> _Exercise material_:
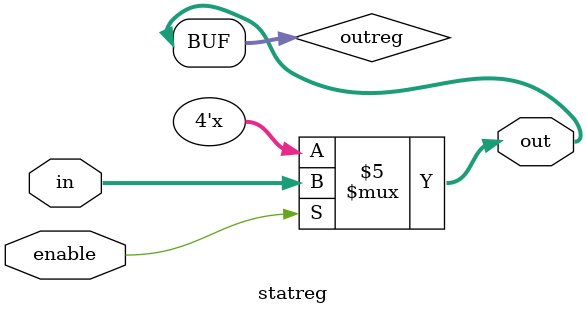
<source format=v>

`timescale 1ns/100ps

module statreg (in, enable, out);

  /*
   *  STATUS REGISTER - statreg.v
   *
   *  Inputs:
   *   - in (4 bits): The status bits generated by the ALU. The status register
   *        saves these bits so that the control unit can use them in branches.
   *        For a description of the status bits, see the description of alu.v.
   *   - enable: When this is set to 1, the values of in are saved.
   *
   *  Outputs:
   *   - out (4 bits): The status bits saved from the ALU.
   *
   */

  input  [3:0] in;
  input        enable;
  output [3:0] out;

  reg   [3:0] outreg;

  initial
    outreg = 4'b0000;
   
  always @ (enable, in)
    if (enable == 1'b1)
      outreg = in;

  assign out = outreg;

endmodule 

</source>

> _Instructions to follow_: Repeat the entries exactly, pictures left out.

> _Task response_:
<source format=v>

`timescale 1ns/100ps

module statreg (in, enable, out);

  /*
   *  STATUS REGISTER - statreg.v
   *
   *  Inputs:
   *   - in (4 bits): The status bits generated by the ALU. The status register
   *        saves these bits so that the control unit can use them in branches.
   *        For a description of the status bits, see the description of alu.v.
   *   - enable: When this is set to 1, the values of in are saved.
   *
   *  Outputs:
   *   - out (4 bits): The status bits saved from the ALU.
   *
   */

  input  [3:0] in;
  input        enable;
  output [3:0] out;

  reg   [3:0] outreg;

  initial
    outreg = 4'b0000;
   
  always @ (enable, in)
    if (enable == 1'b1)
      outreg = in;

  assign out = outreg;

endmodule 

</source>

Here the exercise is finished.